A nurse is caring for an older adult client whose provider will discharge him to an extended-care nursing facility. The client asks the nurse why he has to go "to that place." Which of the following responses should the nurse make?
- A. "Your doctor feels that this is the best place for you right now."
- B. "Why don't you ask your doctor about that when she comes in to see you?"
- C. "Did your doctor or anyone else talk to you about going to the nursing home?"
- D. "Your family can't take care of you at home, so you will need to go there."
Correct Answer: C
Rationale: Encouraging discussion allows the client to express concerns and ensures they are informed about their care plan.

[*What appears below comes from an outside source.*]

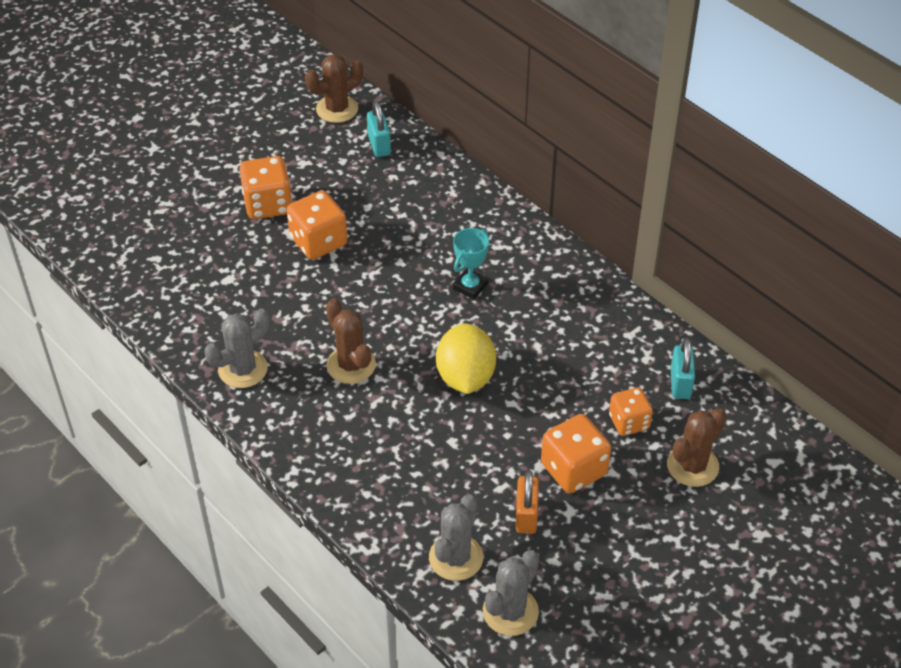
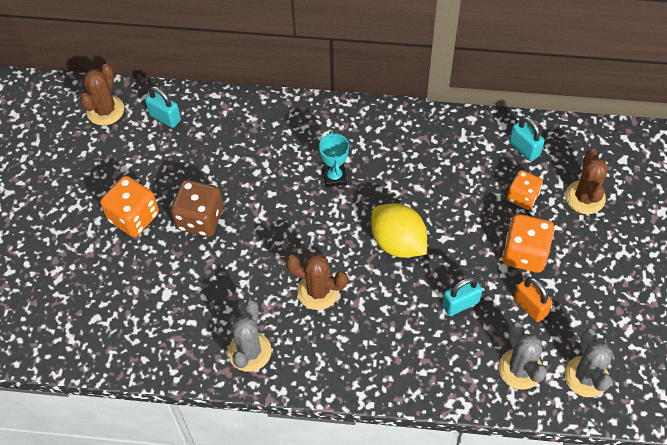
camera: 40 degrees left, 10 degrees up
orange dice [287,190,348,260] -> brown dice [171,180,223,237]
none -> turquoise padlock [442,277,482,316]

A nurse is caring for a group of clients. The nurse should recognize that which of the following clients is at risk for a vitamin B deficiency?
- A. A client who takes gabapentin as part of treatment for a seizure disorder.
- B. A client who has asthma.
- C. A client who has chronic alcohol use disorder.
- D. A client who takes heparin to prevent deep vein thrombosis.
Correct Answer: C
Rationale: The correct answer is C: A client who has chronic alcohol use disorder. Chronic alcohol use can lead to malabsorption of essential vitamins, including vitamin B. Alcohol interferes with the absorption and utilization of vitamin B, leading to a deficiency. This can result in various neurological and hematological complications. Clients with chronic alcohol use disorder are at high risk for vitamin B deficiency and should be closely monitored.
Incorrect Choices:
A: Gabapentin is not directly related to vitamin B deficiency.
B: Asthma does not directly increase the risk of vitamin B deficiency.
D: Heparin does not impact vitamin B levels significantly.